Singer Katy Perry poses for a portrait in New York
Singer Katy Perry poses for a portrait in New York July 24, 2011. Reuters

Katy Perry's "Last Friday Night (TGIF)" is the fifth song from her latest album to top Billboard's Pop Songs airplay chart.

That breaks a record previously owned by Lady Gaga and Justin Timberlake, who'd previously had a mere four tunes each from a single album land at No. 1 on that chart, which has been around for 19 years.

But Perry is poised for a far more significant achievement when the Hot 100 is announced later today. Michael Jackson holds the record on that historic chart, having topped it with five singles from his 1987 "Bad" album.

If "Last Friday Night" reaches No. 1 on the Hot 100, as expected, she'll tie Jacko's high mark ... and then, surely, try to outdo it by releasing a sixth single from "Teenage Dream's" treasure trove of smashes.

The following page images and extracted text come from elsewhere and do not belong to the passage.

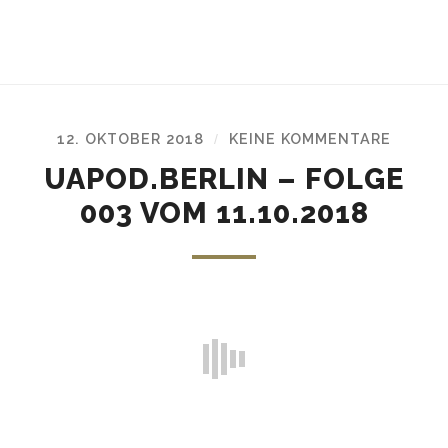
12. OKTOBER 2018
KEINE KOMMENTARE
/
UAPOD.BERLIN – FOLGE
003 VOM 11.10.2018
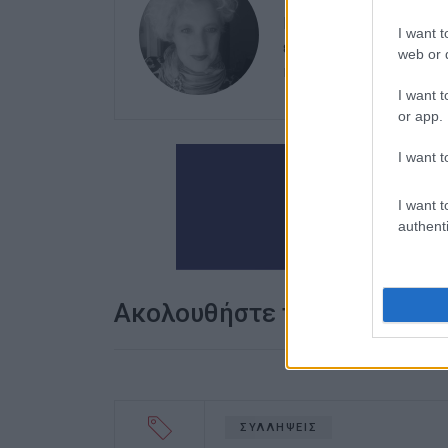
Εργάζεται στις Εκδόσ
I want t
ευθύνης. Ειδικεύεται 
web or d
καλλιτεχνικό ρεπορτά
I want t
or app.
I want t
I want t
authenti
Ακολουθήστε το enimerosi
ΣΥΛΛΗΨΕΙΣ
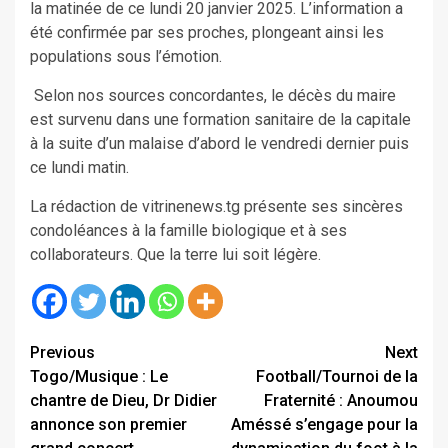
la matinée de ce lundi 20 janvier 2025. L’information a
été confirmée par ses proches, plongeant ainsi les
populations sous l’émotion.
Selon nos sources concordantes, le décès du maire
est survenu dans une formation sanitaire de la capitale
à la suite d’un malaise d’abord le vendredi dernier puis
ce lundi matin.
La rédaction de vitrinenews.tg présente ses sincères
condoléances à la famille biologique et à ses
collaborateurs. Que la terre lui soit légère.
Continue
Previous
Next
Togo/Musique : Le
Football/Tournoi de la
Reading
chantre de Dieu, Dr Didier
Fraternité : Anoumou
annonce son premier
Améssé s’engage pour la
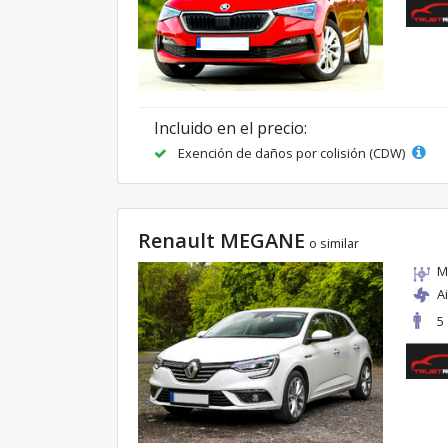
Incluido en el precio:
Exención de daños por colisión (CDW)
Renault MEGANE
o similar
M
A
5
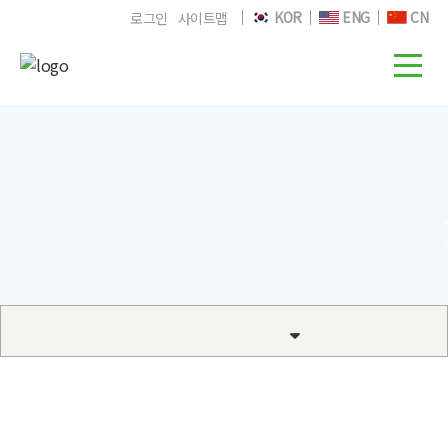
KOR
ENG
CN
로그인
사이트맵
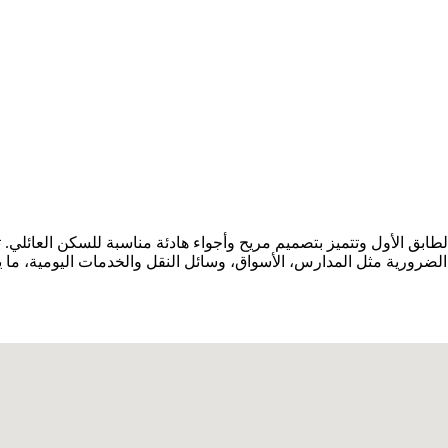
لطابق الأول وتتميز بتصميم مريح وأجواء هادئة مناسبة للسكن العائلي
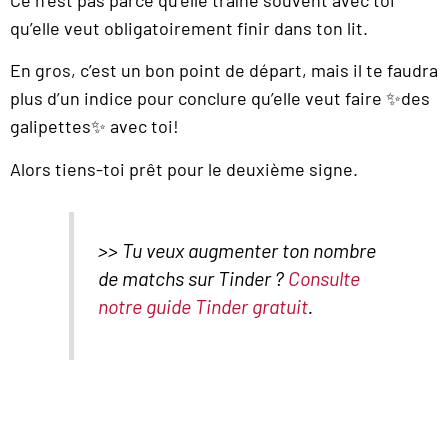
qu’elle veut obligatoirement finir dans ton lit.
En gros, c’est un bon point de départ, mais il te faudra
plus d’un indice pour conclure qu’elle veut faire ✨des
galipettes✨ avec toi!
Alors tiens-toi prêt pour le deuxième signe.
>> Tu veux augmenter ton nombre
de matchs sur Tinder ?
Consulte
notre guide Tinder gratuit
.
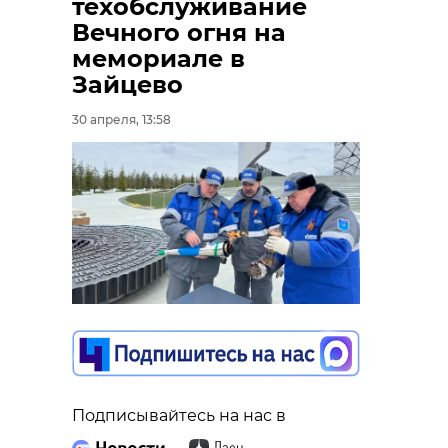
техобслуживание
Вечного огня на
мемориале в
Зайцево
30 апреля, 13:58
Фото: 47 канал
вахта памяти
кировский район
Поделиться статьей:
Подписывайтесь на нас в
РЕКОМЕНДУЕМ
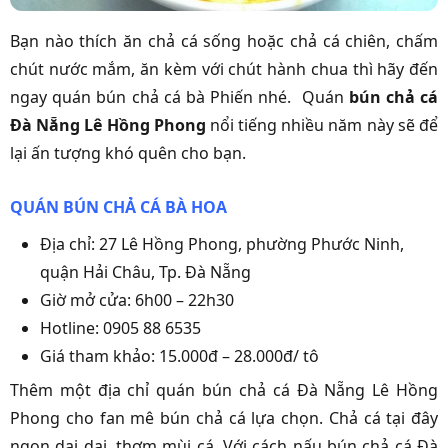
Bạn nào thích ăn chả cá sống hoặc chả cá chiên, chấm
chút nước mắm, ăn kèm với chút hành chua thì hãy đến
ngay quán bún chả cá bà Phiến nhé. Quán
bún chả cá
Đà Nẵng Lê Hồng Phong
nổi tiếng nhiều năm này sẽ để
lại ấn tượng khó quên cho bạn.
QUÁN BÚN CHẢ CÁ BÀ HOA
Địa chỉ: 27 Lê Hồng Phong, phường Phước Ninh,
quận Hải Châu, Tp. Đà Nẵng
Giờ mở cửa: 6h00 – 22h30
Hotline: 0905 88 6535
Giá tham khảo: 15.000đ – 28.000đ/ tô
Thêm một địa chỉ quán bún chả cá Đà Nẵng Lê Hồng
Phong cho fan mê bún chả cá lựa chọn. Chả cá tại đây
ngon dai dai, thơm mùi cá. Với cách nấu bún chả cá Đà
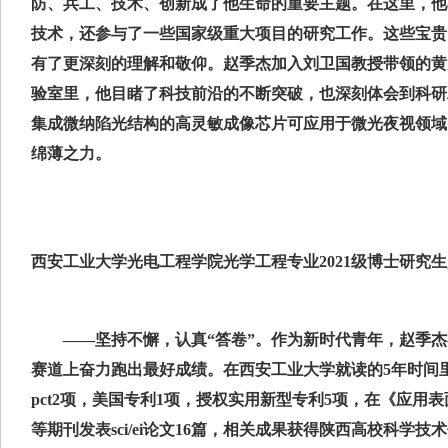
防、兵工、技术、创新成了他生命的重要主题。在这里，他
技术，还参与了一些国家级重大项目的研究工作。这些宝贵
有了更深刻的理解和敬仰。赵季杰加入刘卫国教授带领的黄
验室里，他目睹了科技前沿的不断突破，也深刻体会到科研
集成微纳陷光结构的高灵敏成像芯片可应用于微光夜视领域
绵薄之力。
西安工业大学光电工程学院光学工程专业2021级博士研究
——坚持不懈，认真“答卷”。作为新时代青年，赵季杰
赛道上奋力跑出最好成绩。在西安工业大学就读的5年时间
pct2项，美国专利1项，授权实用新型专利5项，在《应用表
等期刊发表sci/ei论文16篇，相关成果获得陕西高校科学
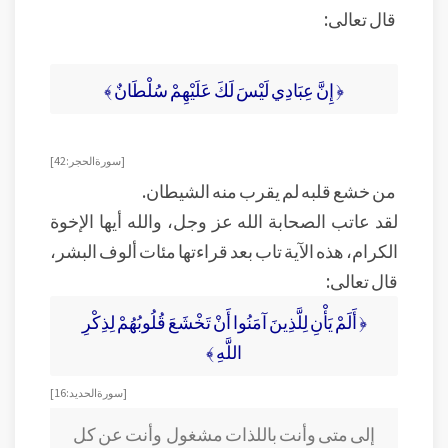
قال تعالى:
﴿ إِنَّ عِبَادِي لَيْسَ لَكَ عَلَيْهِمْ سُلْطَانٌ ﴾
[ سورة الحجر: 42]
من خشع قلبه لم يقرب منه الشيطان.
لقد عاتب الصحابة الله عز وجل، والله أيها الإخوة
الكرام، هذه الآية تاب بعد قراءتها مئات ألوف البشر،
قال تعالى:
﴿ أَلَمْ يَأْنِ لِلَّذِينَ آمَنُوا أَنْ تَخْشَعَ قُلُوبُهُمْ لِذِكْرِ
اللَّهِ ﴾
[ سورة الحديد: 16]
إلى متى وأنت باللذات مشغول
وأنت عن كل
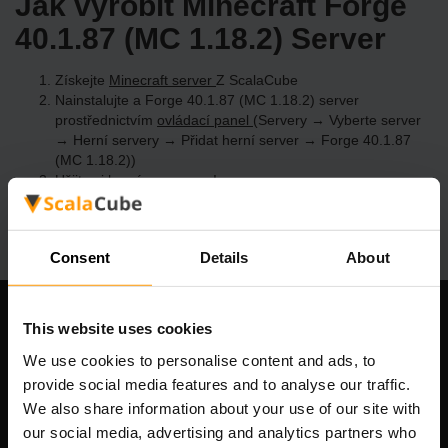
Jak vyrobit Minecraft Forge
40.1.87 (MC 1.18.2) Server
Získejte
Minecraft server
Z ScalaCube
Nainstalujte a Forge 40.1.87 (MC 1.18.2) server
prostřednictvím
ovládací panel
(Servery → Vyberte server
→ Herní servery → Přidat herní server → Forge 40.1.87
(MC 1.18.2))
Užijte si hraní na serveru!
Consent
Details
About
This website uses cookies
Naše společnost
We use cookies to personalise content and ads, to
provide social media features and to analyse our traffic.
We also share information about your use of our site with
Scalable Hosting Solutions OÜ
our social media, advertising and analytics partners who
IČO: 14652605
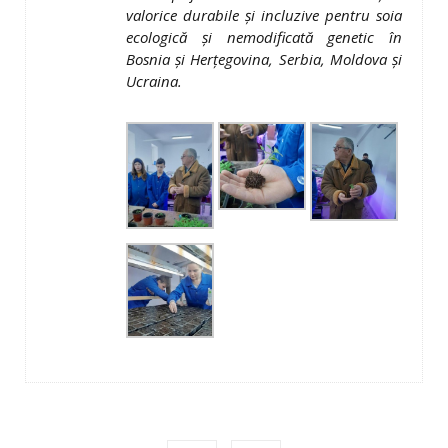
valorice durabile şi incluzive pentru soia
ecologică şi nemodificată genetic în
Bosnia şi Herţegovina, Serbia, Moldova şi
Ucraina.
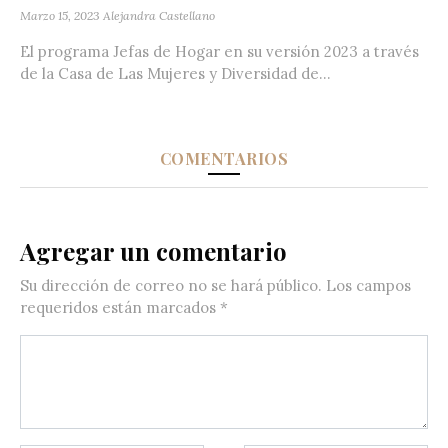
Marzo 15, 2023
Alejandra Castellano
El programa Jefas de Hogar en su versión 2023 a través
de la Casa de Las Mujeres y Diversidad de...
COMENTARIOS
Agregar un comentario
Su dirección de correo no se hará público.
Los campos
requeridos están marcados
*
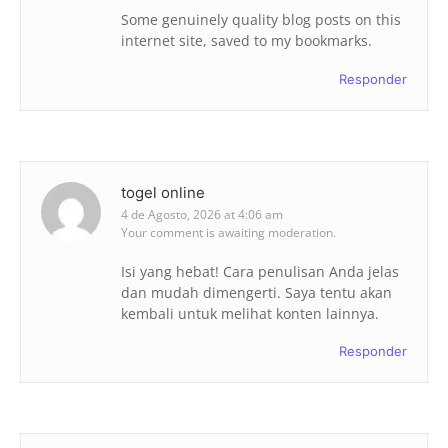
Some genuinely quality blog posts on this
internet site, saved to my bookmarks.
Responder
togel online
4 de Agosto, 2026 at 4:06 am
Your comment is awaiting moderation.
Isi yang hebat! Cara penulisan Anda jelas
dan mudah dimengerti. Saya tentu akan
kembali untuk melihat konten lainnya.
Responder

Meanwhile, Eric Church was indulging in some self-fulfilling prophecy when he titled his third effort "Chief." The upstart country singer turned out to be the commander-in-chief of the latest Billboard 200 album sales chart, as his latest effort debuted on top with 145,000 copies sold -- more than quadrupling the opening numbers for his previous album.

Female singers made most of the news over on the album sales chart, after Church's stately No. 1 bow. Adele fell from the top spot to No. 2, even though, at 83,000, her unit figures were actually up a little, as they have been almost every week.

Kelly Rowland's ultimate career destiny is still a question mark, as her third solo album, "Here I Am," entered at No. 3 on sales of 77,000 units -- a slight comedown for Beyonce's former sidekick, despite the urban ubiquity of her "Motivation" single.

Amy Winehouse's "Back to Black" sold 54,000 and moved up five spots to No. 4, in its first full week of predictably robust posthumous sales. Another white British soul singer, Joss Stone, enjoyed the week's final top 10 entry, as "LP1," her first independently released album, kicked in at No. 9 with 30,000 sold, a slight improvement over her previous major-label-backed effort.

One singles chart that Perry is not currently queen of is digital song sales. The top spot belonged, as it has for a month now, to LMFOA's unstoppable "Party Rock Anthem," which sold another 202,000 downloads. After a slow start last week, Jay-Z and Kanye West's "Otis" jumped up to No. 9 by selling 113,000, setting the stage for next Monday's release of the superstar collaborators' full album, expected to be one of the year's biggest sellers.